### Exercise aim
Rewrite the listing below with every "Kontakt" swapped for "Kontakty" and everything else left unchanged, omitting the pictures from your answer.

[Saved data entries]
======
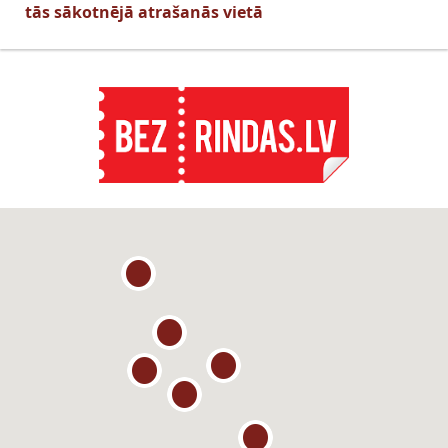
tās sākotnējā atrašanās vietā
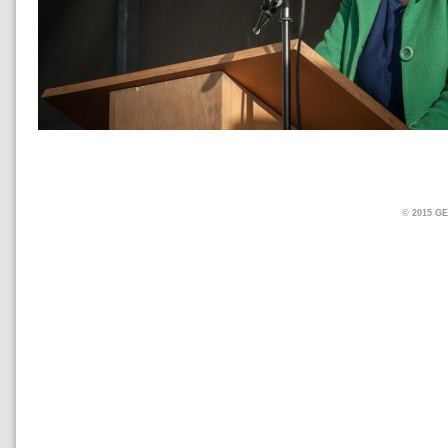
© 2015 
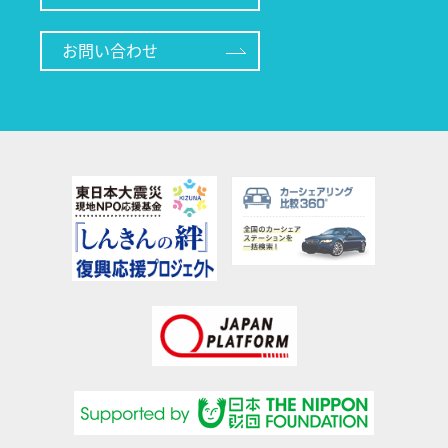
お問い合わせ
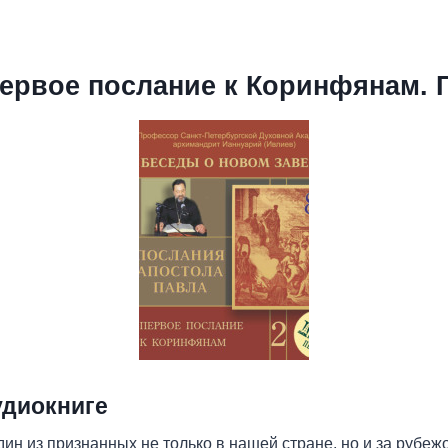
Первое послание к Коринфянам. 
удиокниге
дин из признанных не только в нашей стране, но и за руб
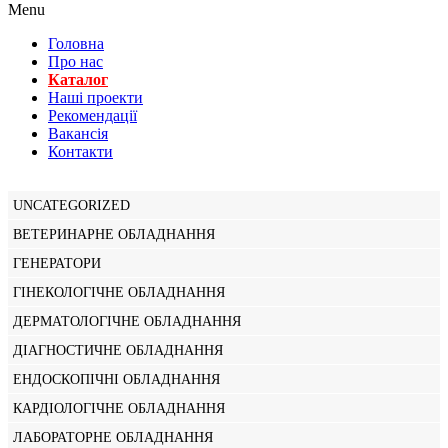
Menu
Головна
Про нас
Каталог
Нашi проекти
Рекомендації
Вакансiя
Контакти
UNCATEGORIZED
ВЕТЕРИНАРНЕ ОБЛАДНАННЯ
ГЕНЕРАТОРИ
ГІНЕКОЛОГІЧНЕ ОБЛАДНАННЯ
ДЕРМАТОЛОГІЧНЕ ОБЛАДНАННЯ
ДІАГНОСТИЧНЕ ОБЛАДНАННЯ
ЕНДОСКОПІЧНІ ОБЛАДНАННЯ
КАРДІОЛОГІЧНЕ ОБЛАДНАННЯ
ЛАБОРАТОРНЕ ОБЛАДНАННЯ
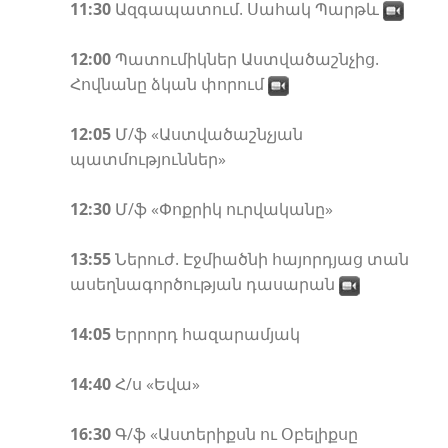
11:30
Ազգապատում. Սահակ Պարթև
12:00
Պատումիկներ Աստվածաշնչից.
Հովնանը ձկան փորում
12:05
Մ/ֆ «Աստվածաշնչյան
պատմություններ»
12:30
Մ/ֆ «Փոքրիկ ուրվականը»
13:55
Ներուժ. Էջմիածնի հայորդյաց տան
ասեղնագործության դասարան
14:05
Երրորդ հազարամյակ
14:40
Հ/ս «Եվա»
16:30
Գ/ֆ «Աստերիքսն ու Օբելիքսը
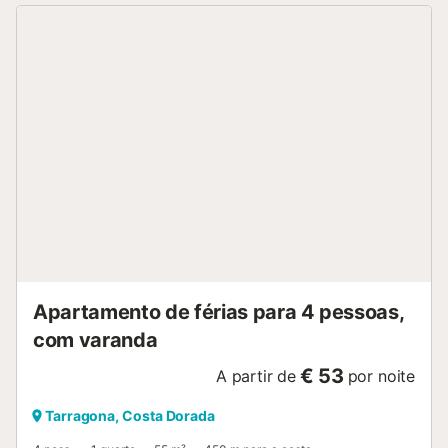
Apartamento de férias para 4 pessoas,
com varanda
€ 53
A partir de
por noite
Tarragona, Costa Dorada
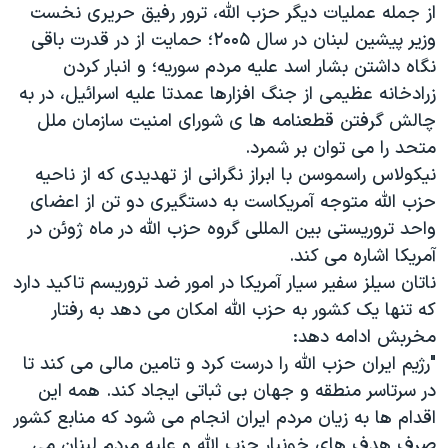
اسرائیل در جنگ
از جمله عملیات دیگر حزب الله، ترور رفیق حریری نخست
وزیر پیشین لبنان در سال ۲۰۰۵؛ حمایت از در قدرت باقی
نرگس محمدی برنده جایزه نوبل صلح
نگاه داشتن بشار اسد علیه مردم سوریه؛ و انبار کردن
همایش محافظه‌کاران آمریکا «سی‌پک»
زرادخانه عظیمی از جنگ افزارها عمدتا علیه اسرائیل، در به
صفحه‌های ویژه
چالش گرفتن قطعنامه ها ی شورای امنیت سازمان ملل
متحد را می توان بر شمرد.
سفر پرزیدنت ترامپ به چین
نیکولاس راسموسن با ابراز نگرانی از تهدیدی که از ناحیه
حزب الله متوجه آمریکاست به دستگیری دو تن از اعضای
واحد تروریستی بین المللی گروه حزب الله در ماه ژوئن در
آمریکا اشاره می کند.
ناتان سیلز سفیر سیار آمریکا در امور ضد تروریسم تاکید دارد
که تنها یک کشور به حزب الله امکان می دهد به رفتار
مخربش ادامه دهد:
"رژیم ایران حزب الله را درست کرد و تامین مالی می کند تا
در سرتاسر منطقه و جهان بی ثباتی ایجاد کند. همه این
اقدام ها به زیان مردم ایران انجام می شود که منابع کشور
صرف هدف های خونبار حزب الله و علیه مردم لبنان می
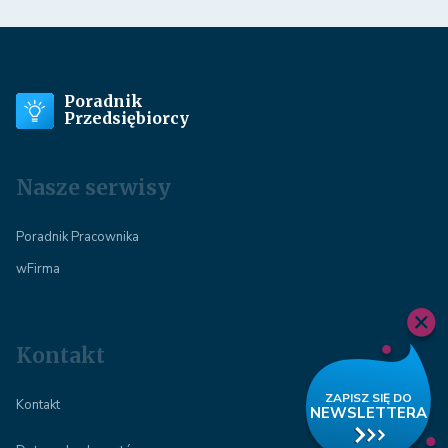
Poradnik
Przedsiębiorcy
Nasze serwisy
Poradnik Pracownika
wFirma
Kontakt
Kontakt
======
### Problem solution
tās sākotnējā atrašanās vietā
© 2015 
お問い合わせ
Первое послание к Коринфянам. 
удиокниге
дин из признанных не только в нашей стране, но и за руб
Menu
Головна
Про нас
Каталог
Нашi проекти
Рекомендації
Вакансiя
Контакти
UNCATEGORIZED
ВЕТЕРИНАРНЕ ОБЛАДНАННЯ
ГЕНЕРАТОРИ
ГІНЕКОЛОГІЧНЕ ОБЛАДНАННЯ
ДЕРМАТОЛОГІЧНЕ ОБЛАДНАННЯ
ДІАГНОСТИЧНЕ ОБЛАДНАННЯ
ЕНДОСКОПІЧНІ ОБЛАДНАННЯ
КАРДІОЛОГІЧНЕ ОБЛАДНАННЯ
ЛАБОРАТОРНЕ ОБЛАДНАННЯ
11:30
Ազգապատում. Սահակ Պարթև
12:00
Պատումիկներ Աստվածաշնչից.
Հովնանը ձկան փորում
12:05
Մ/ֆ «Աստվածաշնչյան
պատմություններ»
12:30
Մ/ֆ «Փոքրիկ ուրվականը»
13:55
Ներուժ. Էջմիածնի հայորդյաց տան
ասեղնագործության դասարան
14:05
Երրորդ հազարամյակ
14:40
Հ/ս «Եվա»
16:30
Գ/ֆ «Աստերիքսն ու Օբելիքսը
Apartamento de férias para 4 pessoas,
com varanda
€ 53
A partir de
por noite
Tarragona, Costa Dorada
اسرائیل در جنگ
از جمله عملیات دیگر حزب الله، ترور رفیق حریری نخست
وزیر پیشین لبنان در سال ۲۰۰۵؛ حمایت از در قدرت باقی
نرگس محمدی برنده جایزه نوبل صلح
نگاه داشتن بشار اسد علیه مردم سوریه؛ و انبار کردن
همایش محافظه‌کاران آمریکا «سی‌پک»
زرادخانه عظیمی از جنگ افزارها عمدتا علیه اسرائیل، در به
صفحه‌های ویژه
چالش گرفتن قطعنامه ها ی شورای امنیت سازمان ملل
متحد را می توان بر شمرد.
سفر پرزیدنت ترامپ به چین
نیکولاس راسموسن با ابراز نگرانی از تهدیدی که از ناحیه
حزب الله متوجه آمریکاست به دستگیری دو تن از اعضای
واحد تروریستی بین المللی گروه حزب الله در ماه ژوئن در
آمریکا اشاره می کند.
ناتان سیلز سفیر سیار آمریکا در امور ضد تروریسم تاکید دارد
که تنها یک کشور به حزب الله امکان می دهد به رفتار
مخربش ادامه دهد:
"رژیم ایران حزب الله را درست کرد و تامین مالی می کند تا
در سرتاسر منطقه و جهان بی ثباتی ایجاد کند. همه این
اقدام ها به زیان مردم ایران انجام می شود که منابع کشور
صرف هدف های خونبار حزب الله و علیه مردم لبنان می
Poradnik
Przedsiębiorcy
Nasze serwisy
Poradnik Pracownika
wFirma
Kontakty
Kontakty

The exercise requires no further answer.